About this exercise: Going down the listing below, print exactly each line from the one with "vfov_deg: 31.1" up to and including the one with "f_number: 5.6", and skip the rest.
▬▬▬▬▬▬▬▬▬▬
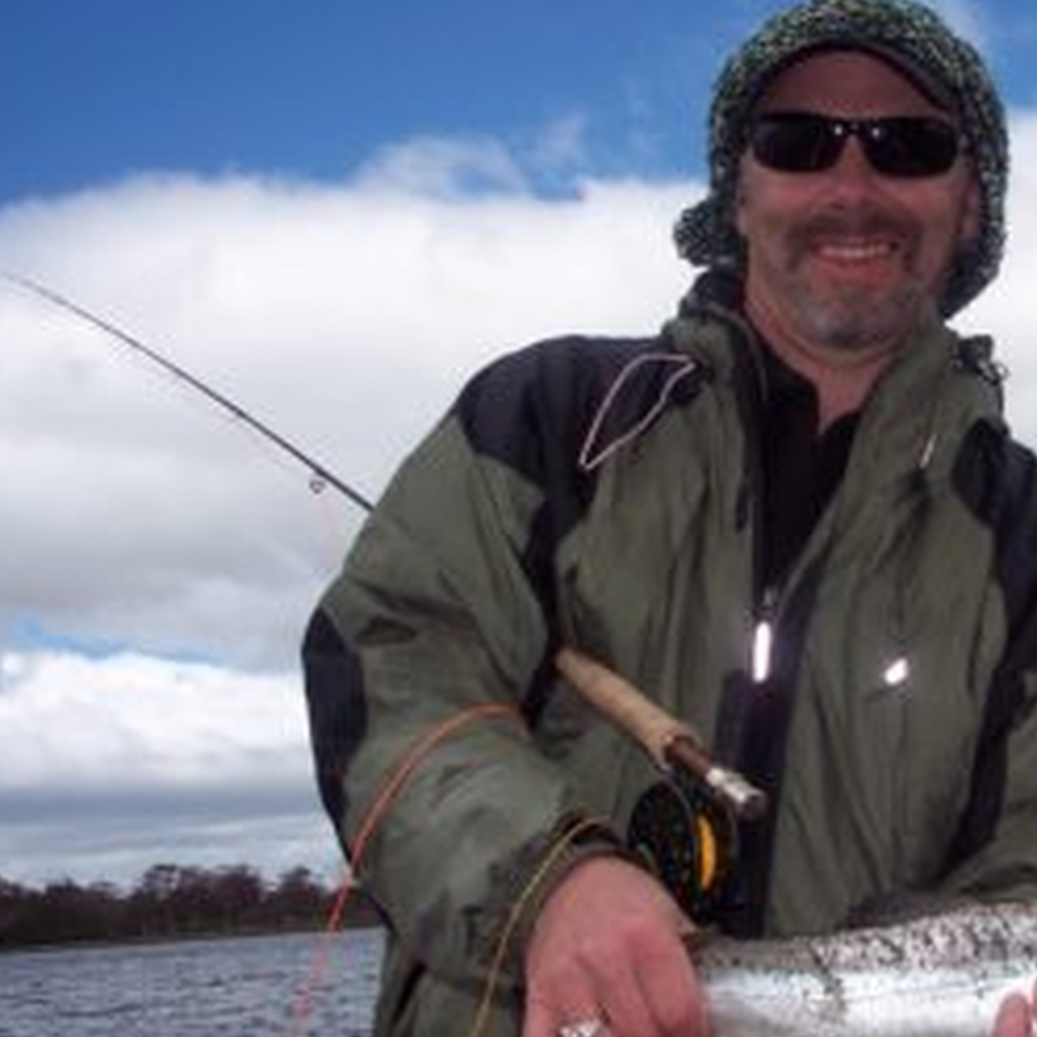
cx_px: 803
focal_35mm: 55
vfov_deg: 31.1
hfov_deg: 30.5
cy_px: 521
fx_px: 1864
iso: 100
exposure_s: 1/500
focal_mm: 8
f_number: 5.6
▬▬▬▬▬▬▬▬▬▬
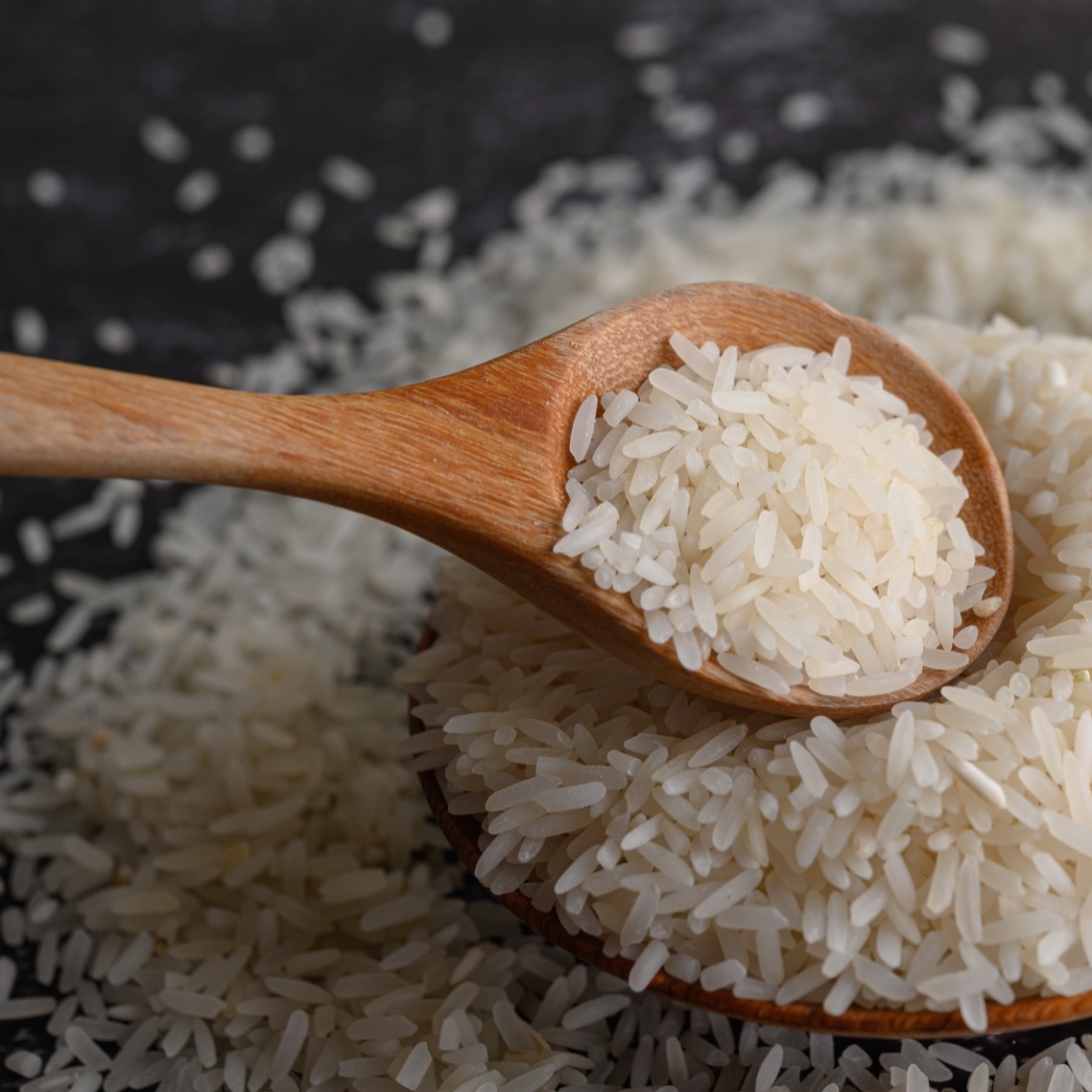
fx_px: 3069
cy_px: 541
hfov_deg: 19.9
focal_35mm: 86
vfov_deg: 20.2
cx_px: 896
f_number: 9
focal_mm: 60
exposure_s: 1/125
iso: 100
▬▬▬▬▬▬▬▬▬▬
Reply:
vfov_deg: 31.1
hfov_deg: 30.5
cy_px: 521
fx_px: 1864
iso: 100
exposure_s: 1/500
focal_mm: 8
f_number: 5.6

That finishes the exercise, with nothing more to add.